BEGIN SELECTED PASSAGE

APR-246/PRIMA-1MET inhibits thioredoxin reductase 1 and converts the enzyme to a dedicated NADPH oxidase.

The low-molecular-weight compound APR-246 (PRIMA-1(MET)) restores wild-type conformation and function to mutant p53, and triggers apoptosis in tumor cells. We show here that APR-246 also targets the selenoprotein thioredoxin reductase 1 (TrxR1), a key regulator of cellular redox balance. APR-246 inhibited both recombinant TrxR1 in vitro and TrxR1 in cells. A Sec-to-Cys mutant of TrxR1 was not inhibited by APR-246, suggesting targeting of the selenocysteine residue in wild-type TrxR1. Preheated APR-246 and its conversion product methylene quinuclidinone (MQ) were much more efficient TrxR1 inhibitors than APR-246 itself, indicating that MQ is the active compound responsible for TrxR1 enzyme inhibition. TrxR1 inhibited by MQ was still functional as a pro-oxidant NADPH oxidase. Knockdown of TrxR1 caused a partial and reproducible attenuation of APR-246-induced tumor cell death independently of p53 status. Cellular TrxR1 activity was also inhibited by APR-246 irrespective of p53 status. We show that APR-246 can directly affect cellular redox status via targeting of TrxR1. Our findings provide an explanation for the previously observed effects of APR-246 on tumor cells lacking mutant p53.

PRIMA-1(MET)/APR-246 targets mutant forms of p53 family members p63 and p73.

The low molecular weight compound PRIMA-1 and the structural analog PRIMA-1(MET), also named APR-246, reactivate mutant p53 through covalent binding to the core domain and induce apoptosis in tumor cells. Here, we asked whether PRIMA-1(MET)/APR-246 can rescue mutant forms of the p53 family members p63 and p73 that share high sequence homology with p53. We found that PRIMA-1(MET)/APR-246 can restore the pro-apoptotic function to mutant TAp63γ and TAp73ß in tumor cells but has less effect on TAp73α. Moreover, PRIMA-1(MET)/APR-246-stimulated DNA binding of mutant TAp63γ and induced expression of the p53/p63/p73 downstream targets p21 and Noxa. The reactivation of mutant p53, p63 and p73 by PRIMA-1(MET)/APR-246 indicates a common mechanism, presumably involving homologous structural elements in the p53 family proteins. Our findings may open avenues for therapeutic intervention in human developmental disorders with mutations in p63.

Mutant p53 reactivation by PRIMA-1MET induces multiple signaling pathways converging on apoptosis.

END SELECTED PASSAGE
BEGIN DATASET EXTRACT

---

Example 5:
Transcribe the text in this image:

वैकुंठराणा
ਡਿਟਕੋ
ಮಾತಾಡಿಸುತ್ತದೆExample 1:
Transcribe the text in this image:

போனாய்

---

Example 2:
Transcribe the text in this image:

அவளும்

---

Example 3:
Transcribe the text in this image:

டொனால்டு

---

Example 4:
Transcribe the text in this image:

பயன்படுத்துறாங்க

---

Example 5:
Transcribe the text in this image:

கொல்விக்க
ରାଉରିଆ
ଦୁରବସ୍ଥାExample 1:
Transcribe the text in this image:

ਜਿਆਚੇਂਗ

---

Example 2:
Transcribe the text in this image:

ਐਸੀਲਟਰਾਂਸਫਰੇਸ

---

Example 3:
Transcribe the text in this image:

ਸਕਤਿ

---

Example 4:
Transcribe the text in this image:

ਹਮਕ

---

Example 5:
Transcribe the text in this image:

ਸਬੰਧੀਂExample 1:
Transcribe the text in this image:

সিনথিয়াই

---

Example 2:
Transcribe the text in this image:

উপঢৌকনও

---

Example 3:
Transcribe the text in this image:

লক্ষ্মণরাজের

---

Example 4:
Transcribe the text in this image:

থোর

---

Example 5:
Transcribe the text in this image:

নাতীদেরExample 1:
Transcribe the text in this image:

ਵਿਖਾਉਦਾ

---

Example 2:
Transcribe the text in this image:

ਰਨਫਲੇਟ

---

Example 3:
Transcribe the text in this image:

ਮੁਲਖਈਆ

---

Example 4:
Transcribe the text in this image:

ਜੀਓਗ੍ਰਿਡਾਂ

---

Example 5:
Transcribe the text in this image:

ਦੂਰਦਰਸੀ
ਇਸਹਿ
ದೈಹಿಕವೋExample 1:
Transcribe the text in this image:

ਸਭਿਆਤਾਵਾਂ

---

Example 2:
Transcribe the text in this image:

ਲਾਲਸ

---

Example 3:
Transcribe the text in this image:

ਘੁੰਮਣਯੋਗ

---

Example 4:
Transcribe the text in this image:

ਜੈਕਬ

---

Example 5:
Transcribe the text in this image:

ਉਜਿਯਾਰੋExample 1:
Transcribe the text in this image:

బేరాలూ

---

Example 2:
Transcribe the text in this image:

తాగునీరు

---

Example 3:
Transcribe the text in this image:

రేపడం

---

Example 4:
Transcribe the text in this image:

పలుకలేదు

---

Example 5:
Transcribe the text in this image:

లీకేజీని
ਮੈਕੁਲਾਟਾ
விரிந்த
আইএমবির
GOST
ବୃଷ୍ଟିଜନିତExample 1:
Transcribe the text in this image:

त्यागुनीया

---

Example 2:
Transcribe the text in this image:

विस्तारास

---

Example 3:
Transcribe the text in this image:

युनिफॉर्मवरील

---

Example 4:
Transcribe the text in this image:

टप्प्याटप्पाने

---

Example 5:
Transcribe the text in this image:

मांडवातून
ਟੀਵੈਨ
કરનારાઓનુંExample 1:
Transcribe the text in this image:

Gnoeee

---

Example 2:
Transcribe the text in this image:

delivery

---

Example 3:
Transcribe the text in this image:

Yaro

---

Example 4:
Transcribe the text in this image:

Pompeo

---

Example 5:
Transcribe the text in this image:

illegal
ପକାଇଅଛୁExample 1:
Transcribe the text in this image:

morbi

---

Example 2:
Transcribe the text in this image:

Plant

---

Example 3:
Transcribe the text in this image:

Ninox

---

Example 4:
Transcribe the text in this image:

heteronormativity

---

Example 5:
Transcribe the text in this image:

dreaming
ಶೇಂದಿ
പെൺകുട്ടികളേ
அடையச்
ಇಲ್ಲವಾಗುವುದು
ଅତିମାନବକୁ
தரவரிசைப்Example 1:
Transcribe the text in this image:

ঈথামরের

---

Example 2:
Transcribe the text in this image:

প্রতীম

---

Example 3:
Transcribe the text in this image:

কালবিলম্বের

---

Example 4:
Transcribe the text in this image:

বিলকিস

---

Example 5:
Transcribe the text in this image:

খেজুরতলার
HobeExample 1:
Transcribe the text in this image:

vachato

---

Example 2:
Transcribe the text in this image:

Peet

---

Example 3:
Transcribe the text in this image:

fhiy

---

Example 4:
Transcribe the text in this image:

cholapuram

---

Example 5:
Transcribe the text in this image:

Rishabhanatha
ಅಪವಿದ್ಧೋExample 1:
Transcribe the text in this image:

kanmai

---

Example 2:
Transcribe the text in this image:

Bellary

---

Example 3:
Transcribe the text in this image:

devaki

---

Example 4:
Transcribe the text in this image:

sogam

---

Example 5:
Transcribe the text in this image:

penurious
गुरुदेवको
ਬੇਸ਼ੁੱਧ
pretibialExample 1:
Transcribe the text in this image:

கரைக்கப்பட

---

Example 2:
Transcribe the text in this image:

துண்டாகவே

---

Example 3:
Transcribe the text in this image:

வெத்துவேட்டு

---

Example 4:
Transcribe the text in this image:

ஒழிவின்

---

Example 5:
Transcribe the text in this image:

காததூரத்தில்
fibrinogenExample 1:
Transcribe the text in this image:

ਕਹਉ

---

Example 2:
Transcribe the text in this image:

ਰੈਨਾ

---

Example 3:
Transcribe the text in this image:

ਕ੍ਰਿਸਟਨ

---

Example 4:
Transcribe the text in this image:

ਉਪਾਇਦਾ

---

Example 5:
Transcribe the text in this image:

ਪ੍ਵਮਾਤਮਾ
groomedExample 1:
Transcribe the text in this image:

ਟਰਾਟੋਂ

END DATASET EXTRACT

#### PARTS OF THE EXERCISE
1) Based on the APR-246 abstracts, do the following statements agree with them? (a) A Sec-to-Cys mutant of TrxR1 was inhibited by APR-246. (b) Methylene quinuclidinone (MQ) inhibited TrxR1 more efficiently than APR-246 itself. (c) PRIMA-1(MET)/APR-246 affected TAp73α as strongly as it affected TAp73ß. For each, answer yes or no and quote the words from the APR-246 abstracts that settle it.
2) Continue the APR-246 abstracts with the text that follows their final line.

#### ANSWER LIST
1)
(a) No: "A Sec-to-Cys mutant of TrxR1 was not inhibited by APR-246"
(b) Yes: "Preheated APR-246 and its conversion product methylene quinuclidinone (MQ) were much more efficient TrxR1 inhibitors than APR-246 itself"
(c) No: "can restore the pro-apoptotic function to mutant TAp63γ and TAp73ß in tumor cells but has less effect on TAp73α"

2)
The low molecular weight compound PRIMA-1(MET) reactivates mutant p53 and triggers mutant p53-dependent apoptosis in human tumor cells. We investigated the effect of PRIMA-1(MET) on global gene expression using microarray analysis of Saos-2 cells expressing His273 mutant p53 and parental p53 null Saos-2 cells. PRIMA-1(MET) affected transcription of a significantly larger number of genes in the mutant p53-expressing cells compared to the p53 null cells. Genes affected by PRIMA-1(MET) in a mutant p53-dependent manner include the cell-cycle regulators GADD45B and 14-3-3gamma and the pro-apoptotic Noxa. Several of the affected genes are known p53 target genes and/or contain p53 DNA-binding motifs. We also found mutant p53-dependent disruption of the cytoskeleton, as well as transcriptional activation of the XBP1 gene and cleavage of its mRNA, a marker for endoplasmic reticulum stress. Our data show that PRIMA-1(MET) induces apoptosis through multiple transcription-dependent and -independent pathways. Such integral engagement of multiple pathways leading to apoptosis is consistent with restoration of wild-type properties to mutant p53 and is likely to reduce the risk of drug resistance development in clinical applications of PRIMA-1(MET).

Small molecules that reactivate mutant p53.

Around half of all human tumours carry mutant p53. This allows escape from p53-induced cell cycle arrest and apoptosis. Many tumours express mutant p53 proteins at elevated levels. Restoration of wild-type p53 function should trigger massive apoptosis in tumour cells and thus eradicate tumours. Various types of small molecules have been identified that can restore native conformation and wild-type function to mutant p53. Such molecules may serve as leads for the development of novel efficient anticancer drugs.